From the first line of the listing below through the line with "### **For Development**", transcribe exactly and skip the pictures.
══════════════════════════════
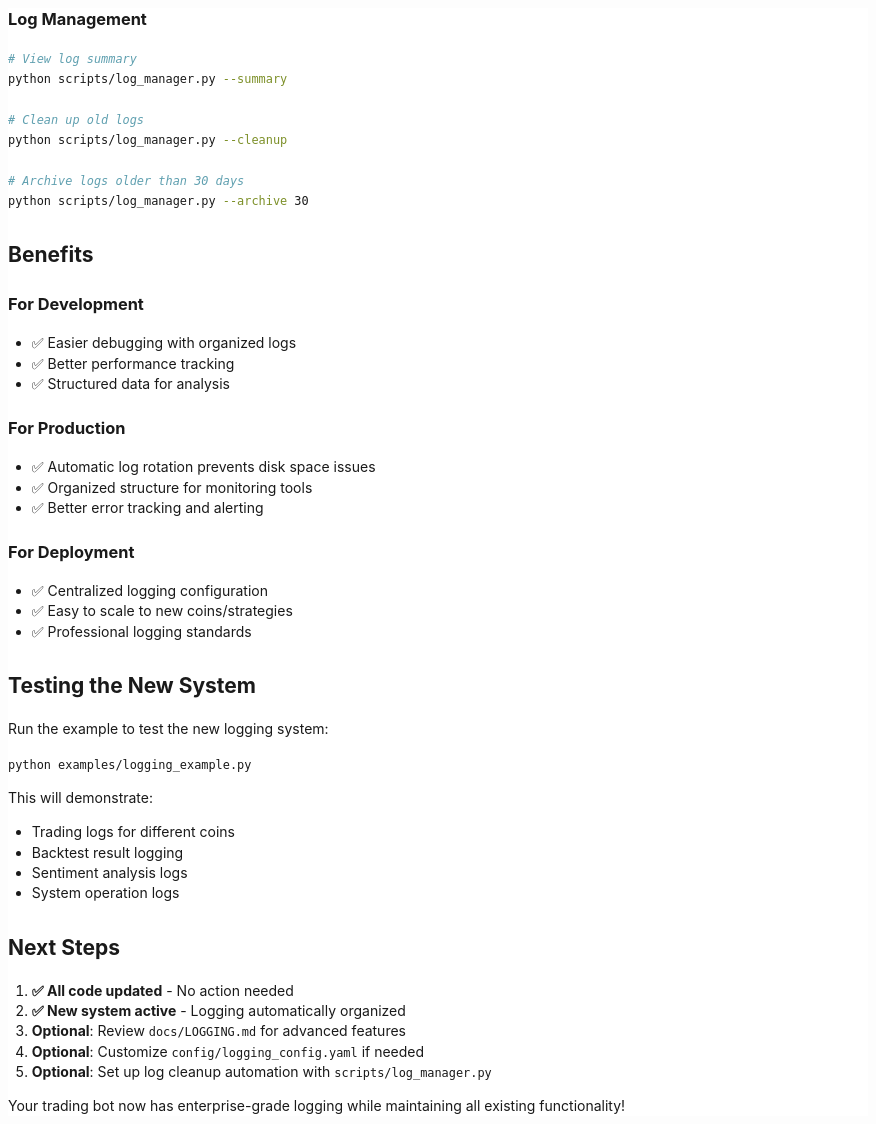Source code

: ### **Log Management**
```bash
# View log summary
python scripts/log_manager.py --summary

# Clean up old logs
python scripts/log_manager.py --cleanup

# Archive logs older than 30 days
python scripts/log_manager.py --archive 30
```

## Benefits

### **For Development**
- ✅ Easier debugging with organized logs
- ✅ Better performance tracking
- ✅ Structured data for analysis

### **For Production**
- ✅ Automatic log rotation prevents disk space issues
- ✅ Organized structure for monitoring tools
- ✅ Better error tracking and alerting

### **For Deployment**
- ✅ Centralized logging configuration
- ✅ Easy to scale to new coins/strategies
- ✅ Professional logging standards

## Testing the New System

Run the example to test the new logging system:
```bash
python examples/logging_example.py
```

This will demonstrate:
- Trading logs for different coins
- Backtest result logging
- Sentiment analysis logs
- System operation logs

## Next Steps

1. **✅ All code updated** - No action needed
2. **✅ New system active** - Logging automatically organized
3. **Optional**: Review `docs/LOGGING.md` for advanced features
4. **Optional**: Customize `config/logging_config.yaml` if needed
5. **Optional**: Set up log cleanup automation with `scripts/log_manager.py`

Your trading bot now has enterprise-grade logging while maintaining all existing functionality!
══════════════════════════════
**Exercise solution**
Source code

: ### **Log Management**
```bash
# View log summary
python scripts/log_manager.py --summary

# Clean up old logs
python scripts/log_manager.py --cleanup

# Archive logs older than 30 days
python scripts/log_manager.py --archive 30
```

## Benefits

### **For Development**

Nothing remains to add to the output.